Но время шло, и Кулибина всё больше и больше тянуло к Решкову, как, видимо, невольно поворачивается глаз человека к чьей-то отвратительно гниющей язве. Что это: пустое любопытство или острое желание разгадать, что чувствует, что думает тот, зачем-то и куда-то двигающийся с гнойником, от которого избавления нет?
А Решков, спасаясь от самого себя, всё чаще и чаще прибегал к наркотикам. Кулибин, наконец, не выдержал, и в один из вечеров посоветовал ему обратиться к врачу или, хотя бы, отдохнуть.
Решков ответил отказом. Затем, словно вспомнив что-то, нервно сказал:
– Это, Владимир Борисович, не для меня. Я уже не могу перестать себя мучить. Я, понимаете, не человек. Что-то противное в себе обнаруживаю. До безнадежности противное. А ваш совет… советуете вы потому, что не догадываетесь о главном. А такой, кто догадывался, был. Когда я согласился с ним, и спросил: «Как быть?» он сразу и толково ответил: «А ты взял бы да и повесился на собственных подтяжках». Совет был трезвый, благоразумный и, заметьте, равнодушный. А вы…
– Я не могу быть таким благоразумным, не хочу, понимаете: не хочу! – схватив руку Решкова, воскликнул Кулибин. – Вы же человек! Об этом не забывайте, Леонид Николаевич. Подумайте об этом. Почему прибегать к подтяжкам? Есть другие пути.
— Об этом я тоже размышлял, Владимир Борисович. В один из тех случаев, когда (об этом я вам рассказывал) испуг перед самим собою заставлял меня опускаться на четвереньки и по-звериному вскидывать голову к черному потолку. Нет, я не выл от тоски. Для того, чтобы выть – надо быть хоть немножко человеком. А разве я «хоть немножко»? Бывало, Владимир Борисович, и такое. Я брал карту Европы и выбирал место, куда я могу унести самого себя. Ну, вот туда, в эти горы. Или туда, к тем фиордам. И я убеждался, что передо мною – ничего нет. Это для других – моря и долины, сложные и интересные пути-дороги, реки и города. А для меня – только какой-то унылый угол, куда я однажды забьюсь, чтобы…

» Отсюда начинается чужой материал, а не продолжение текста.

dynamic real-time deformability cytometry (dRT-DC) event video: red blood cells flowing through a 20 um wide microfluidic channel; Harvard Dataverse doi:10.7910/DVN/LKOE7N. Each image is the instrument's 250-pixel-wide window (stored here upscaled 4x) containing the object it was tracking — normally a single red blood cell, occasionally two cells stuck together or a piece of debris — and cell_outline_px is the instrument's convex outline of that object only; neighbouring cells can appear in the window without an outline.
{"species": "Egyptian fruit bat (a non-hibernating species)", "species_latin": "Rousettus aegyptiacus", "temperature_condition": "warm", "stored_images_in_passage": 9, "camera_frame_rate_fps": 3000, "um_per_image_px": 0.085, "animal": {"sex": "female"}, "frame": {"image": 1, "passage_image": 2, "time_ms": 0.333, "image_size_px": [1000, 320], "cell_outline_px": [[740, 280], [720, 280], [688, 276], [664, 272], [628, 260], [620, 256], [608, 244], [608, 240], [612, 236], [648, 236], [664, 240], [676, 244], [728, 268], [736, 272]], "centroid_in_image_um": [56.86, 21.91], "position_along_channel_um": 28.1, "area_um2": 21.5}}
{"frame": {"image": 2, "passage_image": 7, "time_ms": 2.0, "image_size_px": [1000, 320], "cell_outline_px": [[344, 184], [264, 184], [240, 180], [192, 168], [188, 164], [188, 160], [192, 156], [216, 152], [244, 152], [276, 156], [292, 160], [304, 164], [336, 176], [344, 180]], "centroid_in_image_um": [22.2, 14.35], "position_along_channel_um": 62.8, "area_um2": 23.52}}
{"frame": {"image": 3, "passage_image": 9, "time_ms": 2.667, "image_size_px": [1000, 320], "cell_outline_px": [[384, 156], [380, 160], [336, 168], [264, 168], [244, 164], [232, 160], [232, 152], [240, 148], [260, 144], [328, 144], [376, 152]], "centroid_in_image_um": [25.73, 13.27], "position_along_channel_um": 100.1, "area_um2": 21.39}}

– Почему вы всё это говорите, Леонид Николаевич?
– Почему, почему. Разве я знаю, – склонив голову, шептал Решков. – Хотя, может быть и знаю. Вернее – знаю. Чтобы мне говорить по-другому, надо было бы воскресить очень многих… начав с Мовицкого… о котором вы обязаны вспомнить в своей, еще не написанной книге. Без Мовицкого – вы меня не поймете. Ничего не поймете. Кстати, я эту вашу, еще не написанную книгу, всегда читаю. Ее нет, я ее, возможно, никогда не увижу, но я ее всегда ношу в своей душе, вынимаю, когда нужно, разглаживаю ее страницы и, закрыв глаза, читаю. Мне дорога эта книга. Она заставляет меня жить своими главами, и хоть я понимаю, что их нет, ничего нет, даже отдельных строчек нет, я всеми силами держусь за эту вашу еще не написанную книгу. В ней – мои мысли о самом себе, и обо всех других. Или наброски мыслей. Эти наброски я сам, по своей воле, могу переделывать, подкрашивать, улучшать и ухудшать, и когда они становятся приемлемыми мне – вот тогда-то я вижу безвыходность и стремительно летящий на меня конец.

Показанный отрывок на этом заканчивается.